Aabar Investments' buy-in gives British billionaire Sir Richard Branson's space tourism venture a big financial kickstart at a time when many funding sources have dried up because of the global recession. It also gives the wealthy Persian Gulf sheikdom of Abu Dhabi a chance to build its own space flight industry as it broadens its economy beyond the oil sector.
Aabar will buy a 32% stake in Virgin Galactic's holding company.
In exchange, the state-controlled fund will acquire "exclusive regional rights" to launch Virgin Galactic tourism and scientific research space flights from the United Arab Emirates capital.
"The significant partnership not only falls in line with Abu Dhabi's larger plans to inculcate technology research and science at a grassroots level but also complements its aim to be the international tourism capital of the region," Aabar Chairman Khadem al-Qubaisi said.
Aabar says it plans to pay an extra $100 million plus transaction costs to fund a program to launch small satellites into orbit, and will build a spaceport in Abu Dhabi.
Aabar is the first outside investor in the spaceflight company, which has been owned fully by Branson's Virgin Group. The deal values Virgin Galactic at about $875 million.
Regulators in the United States and elsewhere must approve the deal.

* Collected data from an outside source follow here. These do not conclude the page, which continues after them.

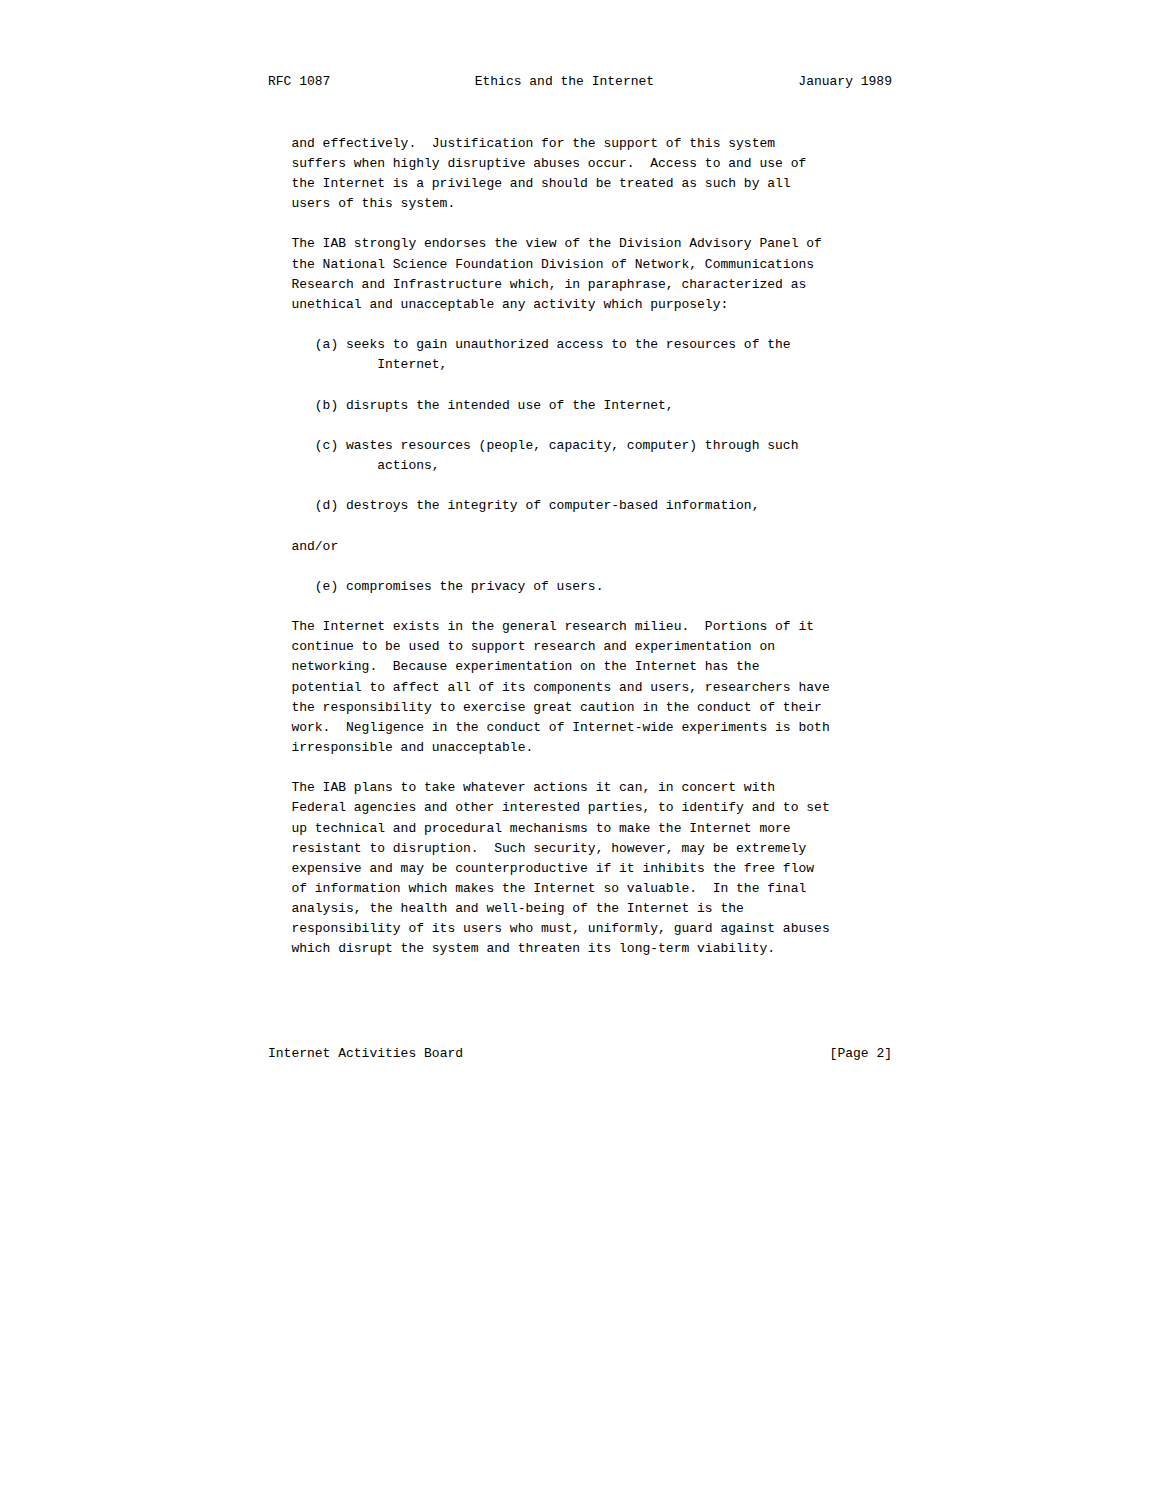RFC 1087 Ethics and the Internet January 1989
and effectively. Justification for the support of this system suffers when highly disruptive abuses occur. Access to and use of the Internet is a privilege and should be treated as such by all users of this system.
The IAB strongly endorses the view of the Division Advisory Panel of the National Science Foundation Division of Network, Communications Research and Infrastructure which, in paraphrase, characterized as unethical and unacceptable any activity which purposely:
(a) seeks to gain unauthorized access to the resources of the Internet,
(b) disrupts the intended use of the Internet,
(c) wastes resources (people, capacity, computer) through such actions,
(d) destroys the integrity of computer-based information,
and/or
(e) compromises the privacy of users.
The Internet exists in the general research milieu. Portions of it continue to be used to support research and experimentation on networking. Because experimentation on the Internet has the potential to affect all of its components and users, researchers have the responsibility to exercise great caution in the conduct of their work. Negligence in the conduct of Internet-wide experiments is both irresponsible and unacceptable.
The IAB plans to take whatever actions it can, in concert with Federal agencies and other interested parties, to identify and to set up technical and procedural mechanisms to make the Internet more resistant to disruption. Such security, however, may be extremely expensive and may be counterproductive if it inhibits the free flow of information which makes the Internet so valuable. In the final analysis, the health and well-being of the Internet is the responsibility of its users who must, uniformly, guard against abuses which disrupt the system and threaten its long-term viability.
Internet Activities Board [Page 2]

Virgin Group has pumped more than $100 million into its space flight venture since forming it in 2004. The company is working to develop flight vehicles with Scaled Composites, the Mojave, Calif.-based aeronautical firm that won the X Prize to build the first privately funded manned space ship.
Virgin Galactic has yet to show that it can put paying customers in orbit, or make a profit doing so. It plans to begin testing a new spacecraft, SpaceShipTwo, by the end of this year. The vehicle will piggyback to 50,000 feet on a large plane before blasting into suborbital space.